Simone de Beauvoir
Bugün kadın hak ve özgürlüklerinin yılmaz savaşçısı, romanları, politika yazıları ve davranışlarıyla 20. yy dünyasına damgasını vurmuş aydınlardan birini, varoluşçu Simone de Beauvoir’i anlatacağım sizlere.
Simone, hukukçu bir baba ve zengin, koyu Katolik bir annenin kızı olarak 9 Ocak 1908’de Paris’te dünyaya gelir. Önce bir Katolik okulunda matematik, sonra Sainte-Marie enstitüsünde dil ve edebiyat, ardından da Sorbonne’da felsefe okur. Okullarını büyük bir başarıyla tamamlayıp Fransa’nın en genç kadın felsefe öğretmeni olur. Bir süre okullarda öğretmenlik yapan Simone sonunda Paris’e yerleşip, kendini düşünmeye, tartışmaya ve yazmaya odaklar.
Henüz 21 yaşındayken, kendi gibi varoluşçu Jean Paul Sartre ile tanışır. İlk karşılaşmalarının üzerinden birkaç ay bile geçmeden ayrılmaz bir ikili olurlar. Yaşam boyu süren bu aşk, tutkunun, cinselliğin paylaşıldığı bir ilişkiye ve sarsılmaz bir zihni beraberliğe dönüşerek efsane olur. Birbirlerini tamamen özgür bırakırlar, hayatlarına başka kadın ve erkekler de girer, ama asla birbirlerinden kopmazlar.
Simone kendisini feminist olarak sınıflandırmamıştır. Ama hayatı boyunca da özgürlüğünden ödün vermemiştir. Sartre dışında hayatına giren erkeklerden en çok iz bırakanı, bir Amerika seyahati sırasında tanıştığı yazar Nelson Algren’dir. Nelson’un Paris’e gelmek istemeyişi, Simone’un da Sartre’dan kopmayı göze alamaması bu tutkulu aşkın sonunu getirir ve Nelson onu terk eder.
1980 yılında Sartre öldükten sonra onun da sağlık durumu kötüleşmeye başlar. O da Sartre gibi uzun çalışma saatlerinde uyanık kalabilmek uğruna uyarıcı ilaçlar kullanmış, vücudunu yıpratmıştır. Sartre’ın anısına yazdığı Veda (1981) son eseri olur. Sartre’ın ölümünden tam altı yıl sonra, 14 Nisan 1986’da o da son nefesini verir. Onu Montparnasse mezarlığına -parmağında bir diğer aşkının, Nelson Algren’in kendisine hediye ettiği yüzükle- Sartre’nin yanına gömerler.
ESERLERİ
Başyapıtlarından biri 1947 yılında yayımlanan “Belirsizlik Ahlakı Üzerine” adlı eseridir. Bu eserinde kişilerin özgürlüklerini arayan iç sesleri ile onları bastıran dış dünya koşulları arasındaki belirsizlikleri ele alır.

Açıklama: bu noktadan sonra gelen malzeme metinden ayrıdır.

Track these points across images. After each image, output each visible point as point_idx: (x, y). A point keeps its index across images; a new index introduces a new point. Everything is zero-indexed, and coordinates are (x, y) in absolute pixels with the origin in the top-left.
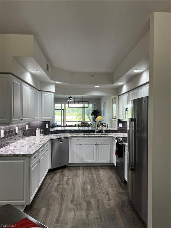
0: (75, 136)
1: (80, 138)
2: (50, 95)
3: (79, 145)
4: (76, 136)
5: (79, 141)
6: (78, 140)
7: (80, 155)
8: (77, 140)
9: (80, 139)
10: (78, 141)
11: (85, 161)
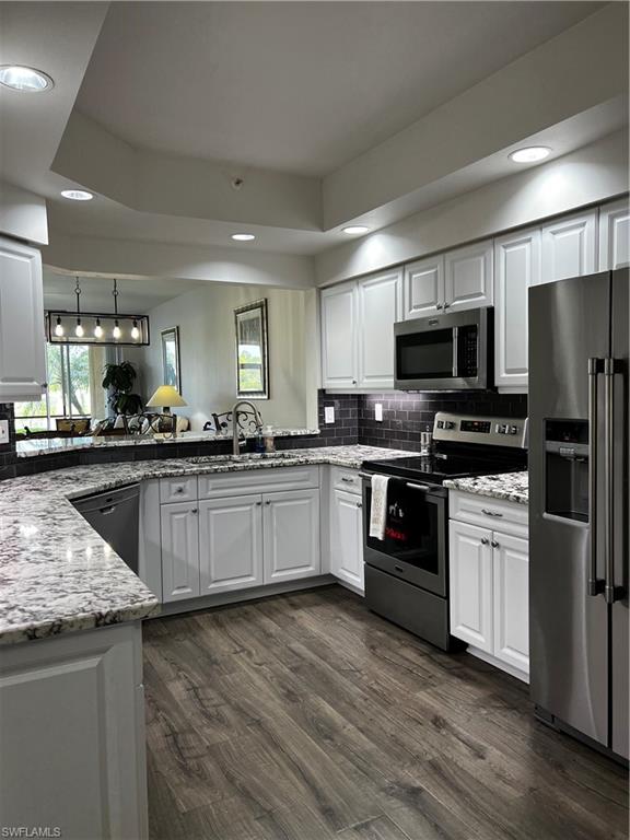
0: (165, 476)
1: (189, 482)
2: (28, 261)
3: (182, 516)
4: (171, 475)
5: (185, 496)
6: (180, 491)
7: (190, 561)
8: (174, 491)
9: (189, 484)
10: (179, 497)
11: (213, 588)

Simone, 1949 yılında yayınlanan “Kadın, İkinci Seks” adlı eseriyle, kadın haklarını felsefi açıdan irdeleyen ilk yazar olur. İki cilt olarak basılan eserin ilk cildi gerçekler ve efsaneler üzerine kuruludur. Ona göre kadınların biyolojik farklılıkları, gebelik ve annelik dönemleri onlara farklı sorumluluklar yüklese de, bu kadınların hak ve özgürlüklerine sınırlamalar getirilmesi ve bireysel farklılıklarının yok sayılması için bir gerekçe olamaz. İşte bu inançla, ikinci cilde “Kadın doğulmaz, kadın olunur” diyerek başlar. Bu eser tüm Avrupa’da büyük yankı yapar. Gazeteler, dergiler aylarca ondan söz ederler. Kitabın lehinde ve aleyhindeki tüm tartışmalar kadın hareketinin yayılmasına büyük katkılar sağlar. Ancak Vatikan, eseri yasak kitaplar listesine koyar.
Haydi, ışıklar yoldaşın olsun, rastgele sana Simone de Beauvoir!